The United States is "woefully underprepared" to respond to an economic downturn, according to a stark warning from the Committee for a Responsible Federal Budget, as mounting national debt collides with military spending approaching $1 billion per day on the Iran conflict.
The nonprofit budget watchdog's assessment highlights a fiscal bind that has been decades in the making but now carries immediate consequences: the traditional policy toolkit for fighting recessions—stimulus spending, emergency unemployment benefits, tax cuts—may be off the table when the next downturn hits.
The Debt Trap
U.S. national debt now exceeds $36 trillion, or roughly 120% of GDP, levels not seen since the immediate aftermath of World War II. But unlike the postwar era, when debt declined rapidly amid strong economic growth, today's trajectory points in only one direction: up.
Interest payments on the debt now consume more than $800 billion annually, surpassing defense spending and approaching the entire budget for Social Security.
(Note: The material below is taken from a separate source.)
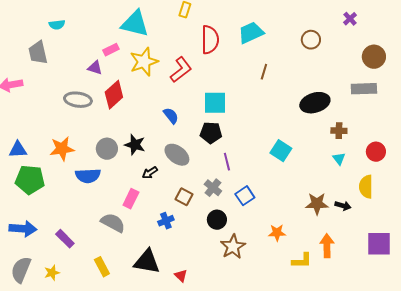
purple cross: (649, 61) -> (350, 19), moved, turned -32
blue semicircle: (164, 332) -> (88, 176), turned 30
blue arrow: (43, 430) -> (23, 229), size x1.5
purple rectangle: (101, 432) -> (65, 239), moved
Every percentage point increase in interest rates adds roughly $360 billion to annual debt service costs.
"We've spent the ammunition," said Maya MacGuineas, president of the Committee for a Responsible Federal Budget. "When the next recession comes—and it will come—policymakers will face impossible choices."
War Costs Compound Crisis
The Iran conflict adds another layer of fiscal stress. Military operations are costing an estimated $1 billion daily, or roughly $365 billion annually if sustained at current levels. That's equivalent to the entire budget of the Department of Veterans Affairs.
Unlike previous conflicts, this one arrives with the federal government already running trillion-dollar peacetime deficits. There's no fiscal cushion, no slack in the budget to absorb war costs without cutting elsewhere or piling on more debt.
The Congressional Budget Office projects deficits averaging 6.1% of GDP over the next decade even before accounting for war spending or potential recession. Add those factors, and the deficit could easily breach 10% of GDP—levels typically associated with economic emergencies.